Unfortunately, the tragic incident is a sign of the times we live in, with shootings occurring almost daily in the US. The Gun Violence Archive (GVA) defines a mass shooting event as an incident that includes four or more victims. As of September 22 this year, the GVA reported 263 mass shootings. The numbers continue to rise, prompting greater public awareness and much more interest in active shooter and workplace violence risks.
“The interest in our active shooter / workplace violence insurance program is ever-increasing. We’re seeing 200 risks and placing about 50 policies every month. That’s a significantly different story to this time last year,” said Paul Marshall, managing director at McGowan Program Administrators. “We’re now seeing shooting events happening every day and public awareness is the highest it has ever been.”
According to Marshall, two things occurred in the past year that really changed the active shooter insurance landscape. The Las Vegas shooting triggered a huge victim response fund, with $31 million being paid out to victims within 90 days, based around how many days they were hospitalized. From an insurance perspective, that speed is “unheard of,” Marshall commented, as such events normally roll into a lengthy lawsuit.

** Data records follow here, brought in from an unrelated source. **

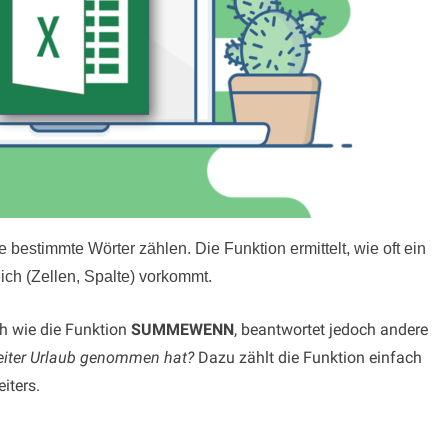
bestimmte Wörter zählen.
Die Funktion ermittelt, wie oft ein
ich (Zellen, Spalte) vorkommt.
ch wie die Funktion
SUMMEWENN
, beantwortet jedoch andere
beiter Urlaub genommen hat?
Dazu zählt die Funktion einfach
iters.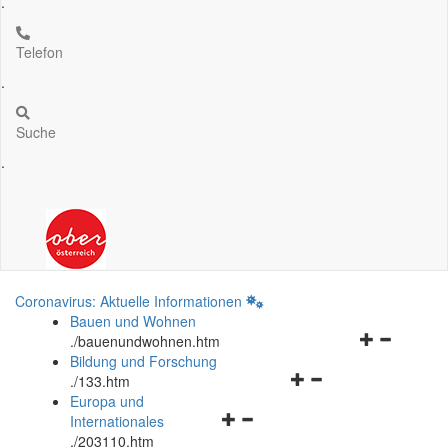
.
Telefon
.
Suche
.
Coronavirus: Aktuelle Informationen
Bauen und Wohnen
Navigationsm
.
/bauenundwohnen.htm
öffnen
Bildung und Forschung
Navigationsmenü
und
.
/133.htm
öffnen
schließen
Europa und
Navigationsmenü
und
Internationales
öffnen
schließen
.
/203110.htm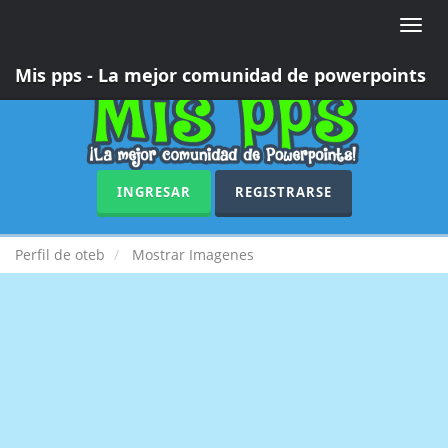
Toggle
naviga
Mis pps - La mejor comunidad de powerpoints
INGRESAR
REGISTRARSE
Perfil de oteb
Mostrar Imagenes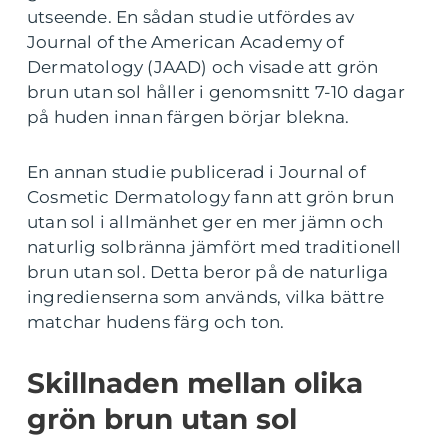
utseende. En sådan studie utfördes av
Journal of the American Academy of
Dermatology (JAAD) och visade att grön
brun utan sol håller i genomsnitt 7-10 dagar
på huden innan färgen börjar blekna.
En annan studie publicerad i Journal of
Cosmetic Dermatology fann att grön brun
utan sol i allmänhet ger en mer jämn och
naturlig solbränna jämfört med traditionell
brun utan sol. Detta beror på de naturliga
ingredienserna som används, vilka bättre
matchar hudens färg och ton.
Skillnaden mellan olika
grön brun utan sol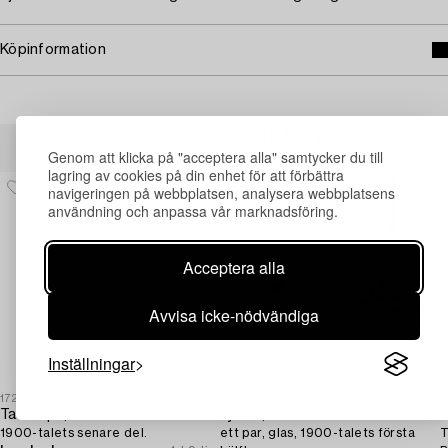
Köpinformation
Andra har även tittat på
Genom att klicka på "acceptera alla" samtycker du till
lagring av cookies på din enhet för att förbättra
navigeringen på webbplatsen, analysera webbplatsens
användning och anpassa vår marknadsföring.
Acceptera alla
Avvisa icke-nödvändiga
Inställningar
1726950
1707155
1
Taklampa,
Lyktor,
H
1900-talets senare del.
ett par, glas, 1900-talets första
T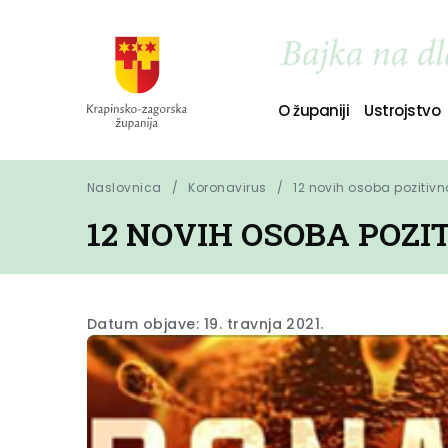
O županiji
Ustrojstvo
Naslovnica
Koronavirus
12 novih osoba pozitiv
12 NOVIH OSOBA POZ
Datum objave: 19. travnja 2021.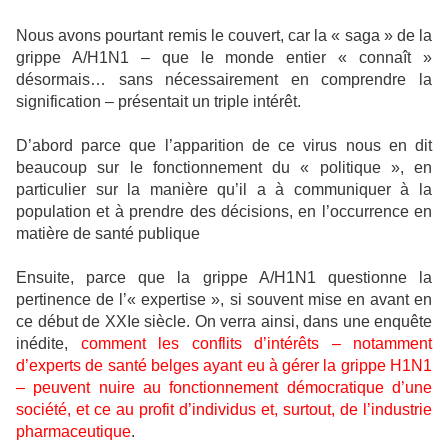
Nous avons pourtant remis le couvert, car la « saga » de la
grippe A/H1N1 – que le monde entier « connaît »
désormais… sans nécessairement en comprendre la
signification – présentait un triple intérêt.
D’abord parce que l’apparition de ce virus nous en dit
beaucoup sur le fonctionnement du « politique », en
particulier sur la manière qu’il a à communiquer à la
population et à prendre des décisions, en l’occurrence en
matière de santé publique
Ensuite, parce que la grippe A/H1N1 questionne la
pertinence de l’« expertise », si souvent mise en avant en
ce début de XXIe siècle. On verra ainsi, dans une enquête
inédite,
comment les conflits d’intérêts – notamment
d’experts de santé belges ayant eu à gérer la grippe H1N1
– peuvent nuire au fonctionnement démocratique d’une
société, et ce au profit d’individus et, surtout, de l’industrie
pharmaceutique
.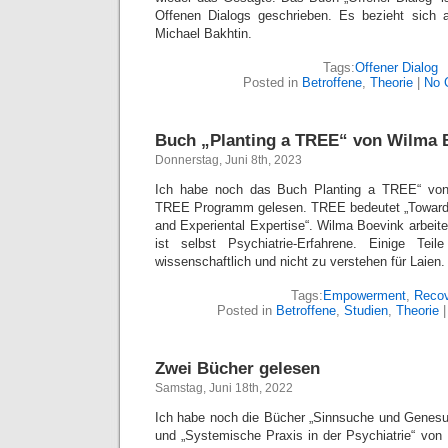
Offenen Dialogs geschrieben. Es bezieht sich a
Michael Bakhtin.
Tags:
Offener Dialog
Posted in
Betroffene
,
Theorie
|
No 
Buch „Planting a TREE“ von Wilma 
Donnerstag, Juni 8th, 2023
Ich habe noch das Buch Planting a TREE“ vo
TREE Programm gelesen. TREE bedeutet „Towar
and Experiental Expertise“. Wilma Boevink arbeite
ist selbst Psychiatrie-Erfahrene. Einige Te
wissenschaftlich und nicht zu verstehen für Laien.
Tags:
Empowerment
,
Reco
Posted in
Betroffene
,
Studien
,
Theorie
Zwei Bücher gelesen
Samstag, Juni 18th, 2022
Ich habe noch die Bücher „Sinnsuche und Genes
und „Systemische Praxis in der Psychiatrie“ vo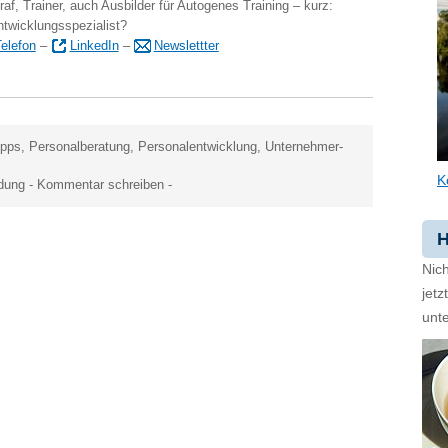
raf, Trainer, auch Ausbilder für Autogenes Training – kurz:
ntwicklungsspezialist?
elefon
–
LinkedIn
–
Newslettter
ipps
,
Personalberatung
,
Personalentwicklung
,
Unternehmer-
K
ldung
-
Kommentar schreiben
-
H
Nich
jet
unte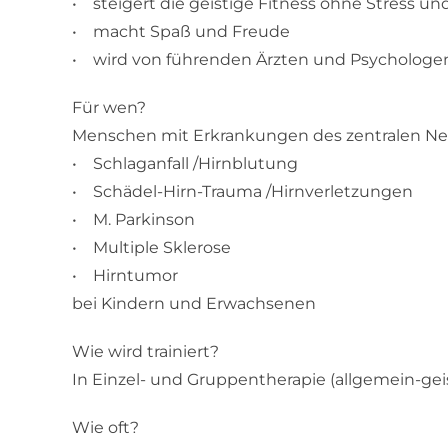
• steigert die geistige Fitness ohne Stress u
• macht Spaß und Freude
• wird von führenden Ärzten und Psycholog
Für wen?
Menschen mit Erkrankungen des zentralen Ne
• Schlaganfall /Hirnblutung
• Schädel-Hirn-Trauma /Hirnverletzungen
• M. Parkinson
• Multiple Sklerose
• Hirntumor
bei Kindern und Erwachsenen
Wie wird trainiert?
In Einzel- und Gruppentherapie (allgemein-gei
Wie oft?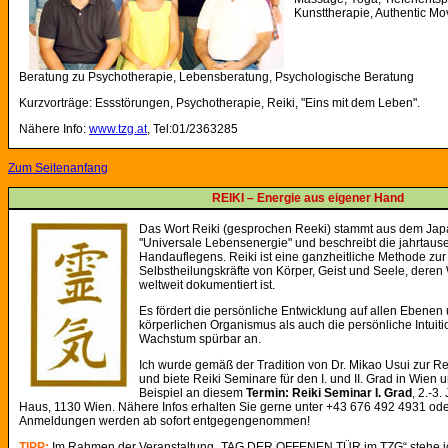
Kunsttherapie, Authentic M
Beratung zu Psychotherapie, Lebensberatung, Psychologische Beratung
Kurzvorträge: Essstörungen, Psychotherapie, Reiki, "Eins mit dem Leben".
Nähere Info:
www.tzg.at
, Tel:01/2363285
Zum Seitenanfang
REIKI – Energie aus eigener Hand
Das Wort Reiki (gesprochen Reeki) stammt aus dem Jap
"Universale Lebensenergie" und beschreibt die jahrtaus
Handauflegens. Reiki ist eine ganzheitliche Methode zur 
Selbstheilungskräfte von Körper, Geist und Seele, deren
weltweit dokumentiert ist.
Es fördert die persönliche Entwicklung auf allen Ebenen
körperlichen Organismus als auch die persönliche Intuitio
Wachstum spürbar an.
Ich wurde gemäß der Tradition von Dr. Mikao Usui zur Re
und biete Reiki Seminare für den I. und II. Grad in Wi
Beispiel an diesem
Termin: Reiki Seminar I. Grad
, 2.-3
Haus, 1130 Wien. Nähere Infos erhalten Sie gerne unter +43 676 492 4931 od
Anmeldungen werden ab sofort entgegengenommen!
TIPP:
Im Rahmen der Veranstaltung „TAG DER OFFENEN TÜR im TZG“ stehe ich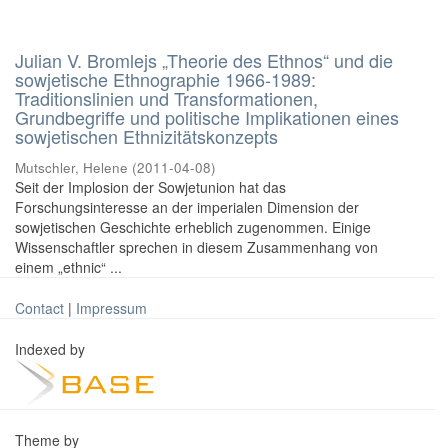
Julian V. Bromlejs „Theorie des Ethnos“ und die
sowjetische Ethnographie 1966-1989:
Traditionslinien und Transformationen,
Grundbegriffe und politische Implikationen eines
sowjetischen Ethnizitätskonzepts
Mutschler, Helene
(
2011-04-08
)
Seit der Implosion der Sowjetunion hat das
Forschungsinteresse an der imperialen Dimension der
sowjetischen Geschichte erheblich zugenommen. Einige
Wissenschaftler sprechen in diesem Zusammenhang von
einem „ethnic“ ...
Contact
|
Impressum
Indexed by
Theme by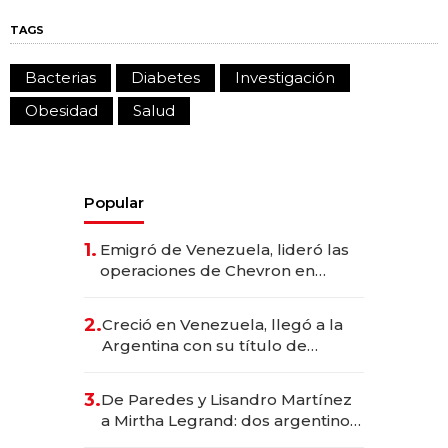
TAGS
Bacterias
Diabetes
Investigación
Obesidad
Salud
Popular
1.
Emigró de Venezuela, lideró las
operaciones de Chevron en
EE.UU. y hoy es la única mujer
CEO en Vaca Muerta
2.
Creció en Venezuela, llegó a la
Argentina con su título de
abogado y construyó un imperio
gastronómico que revoluciona
3.
De Paredes y Lisandro Martínez
las marcas "fast premium"
a Mirtha Legrand: dos argentinos
impulsan el negocio del wellness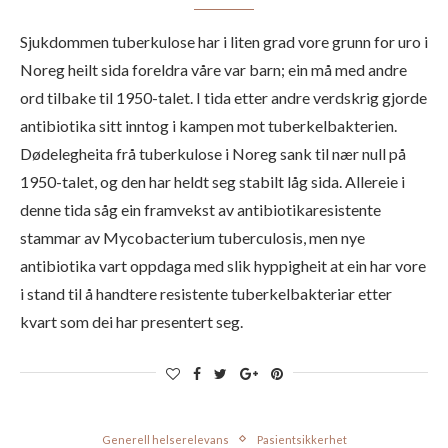
Sjukdommen tuberkulose har i liten grad vore grunn for uro i
Noreg heilt sida foreldra våre var barn; ein må med andre
ord tilbake til 1950-talet. I tida etter andre verdskrig gjorde
antibiotika sitt inntog i kampen mot tuberkelbakterien.
Dødelegheita frå tuberkulose i Noreg sank til nær null på
1950-talet, og den har heldt seg stabilt låg sida. Allereie i
denne tida såg ein framvekst av antibiotikaresistente
stammar av Mycobacterium tuberculosis, men nye
antibiotika vart oppdaga med slik hyppigheit at ein har vore
i stand til å handtere resistente tuberkelbakteriar etter
kvart som dei har presentert seg.
Generell helserelevans
Pasientsikkerhet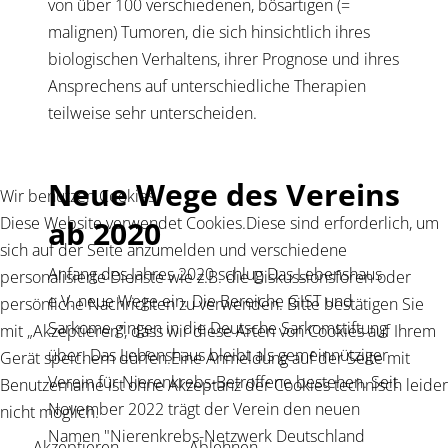
von über 100 verschiedenen, bösartigen (=
malignen) Tumoren, die sich hinsichtlich ihres
biologischen Verhaltens, ihrer Prognose und ihres
Ansprechens auf unterschiedliche Therapien
teilweise sehr unterscheiden.
Neue Wege des Vereins
Wir benutzen Cookies
Diese Website verwendet Cookies.Diese sind erforderlich, um
ab 2020
sich auf der Seite anzumelden und verschiedene
Anfang des Jahres 2020 schlug Das Lebenshaus
personalisierte Dienste wie z.B. die Diskussionsforen oder
e.V. neue Wege ein. Die Bereiche GIST und
persönliche Nachrichten zu verwenden. Bitte bestätigen Sie
Sarkome gingen in die Deutsche Sarkomstiftung
mit „Akzeptieren“, dass wir diese Arten von Cookies auf Ihrem
über. Das Lebenshaus bleibt als gemeinnütziger
Gerät speichern dürfen.Eine Anmeldung auf der Seite mit
Verein für Nierenkrebs-Betroffene bestehen. Seit
Benutzername ist ohne Akzeptanz der Cookies technisch leider
November 2022 trägt der Verein den neuen
nicht möglich.
Namen "Nierenkrebs-Netzwerk Deutschland
Akzeptieren
Ablehnen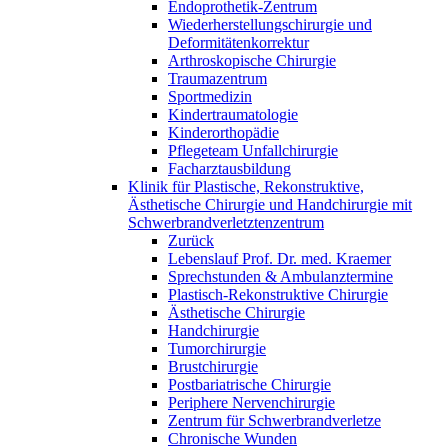
Endoprothetik-Zentrum
Wiederherstellungschirurgie und
Deformitätenkorrektur
Arthroskopische Chirurgie
Traumazentrum
Sportmedizin
Kindertraumatologie
Kinderorthopädie
Pflegeteam Unfallchirurgie
Facharztausbildung
Klinik für Plastische, Rekonstruktive,
Ästhetische Chirurgie und Handchirurgie mit
Schwerbrandverletztenzentrum
Zurück
Lebenslauf Prof. Dr. med. Kraemer
Sprechstunden & Ambulanztermine
Plastisch-Rekonstruktive Chirurgie
Ästhetische Chirurgie
Handchirurgie
Tumorchirurgie
Brustchirurgie
Postbariatrische Chirurgie
Periphere Nervenchirurgie
Zentrum für Schwerbrandverletze
Chronische Wunden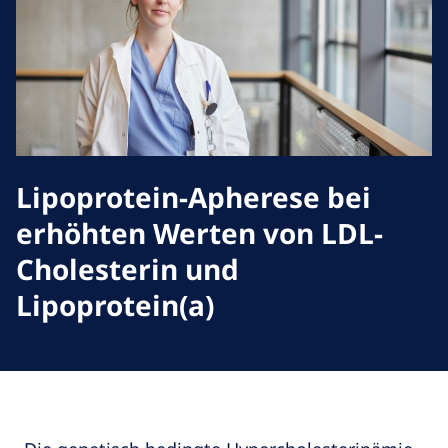
Lipoprotein-Apherese bei
erhöhten Werten von LDL-
Cholesterin und
Lipoprotein(a)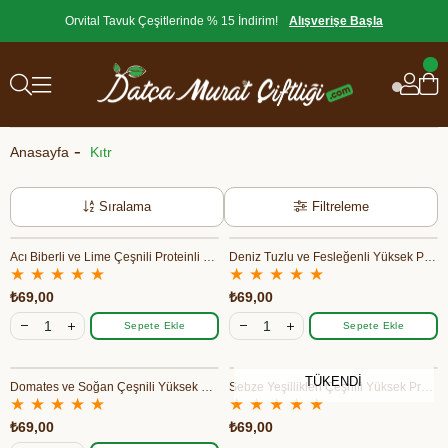
Orvital Tavuk Çeşitlerinde % 15 İndirim!
Alışverişe Başla
Anasayfa
Kıtr
Sıralama
Filtreleme
Acı Biberli ve Lime Çeşnili Proteinli Nohut Cipsi 50 gr - Kıtr
Deniz Tuzlu ve Fesleğenli Yüksek Proteinli Nohut Cipsi 50 gr - Kıtr
★
★
★
★
★
★
★
★
★
★
₺69,00
₺69,00
Sepete Ekle
Sepete Ekle
TÜKENDI
Domates ve Soğan Çeşnili Yüksek Proteinli Nohut Cipsi 50 gr - Kıtr
Sebze Yeşillikleri Çeşnili Yüksek Proteinli Nohut Cipsi 50 gr - Kıtr
★
★
★
★
★
★
★
★
★
★
₺69,00
₺69,00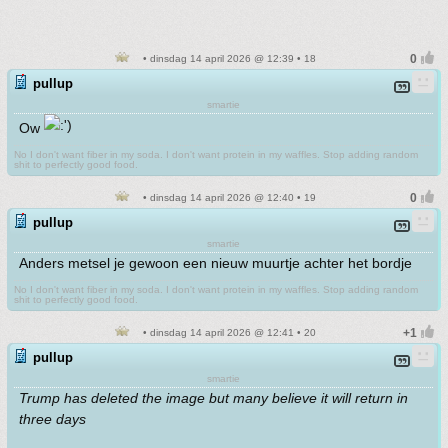
• dinsdag 14 april 2026 @ 12:39 • 18
pullup
smartie
Ow
No I don't want fiber in my soda. I don't want protein in my waffles. Stop adding random
shit to perfectly good food.
• dinsdag 14 april 2026 @ 12:40 • 19
pullup
smartie
Anders metsel je gewoon een nieuw muurtje achter het bordje
No I don't want fiber in my soda. I don't want protein in my waffles. Stop adding random
shit to perfectly good food.
• dinsdag 14 april 2026 @ 12:41 • 20
pullup
smartie
Trump has deleted the image but many believe it will return in
three days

“Then we had the Parkland shooting in Florida. The Educational Foundation quickly collected more than $8 million for victims and set up a committee to decide on how to disburse these funds. And then for the first time ever, the Florida legislate announced they would pay for everyone’s funerals, which again is unheard of,” Marshall told Insurance Business. “These two items tell us what the public wants. Public demands around duty of care are shifting.”
In the US, several sources of law obligate an employer to a duty of care for the safety, health and security of employees, in particular the Occupational Safety and Health Administration Act of 1970.
The duty of care requires protection against workplace violence hazards and employers can be held liable for negligence if employees receive “reasonably foreseeable” injuries.
“The US public is now demanding more out of the duty of care principal, regardless of liability,” Marshall commented. “A lot of prospective clients are now coming to us, citing victim coverages as their number one priority. They understand that it might take away from their business income protection and their liability, but it’s something they want to commit to for the US public.”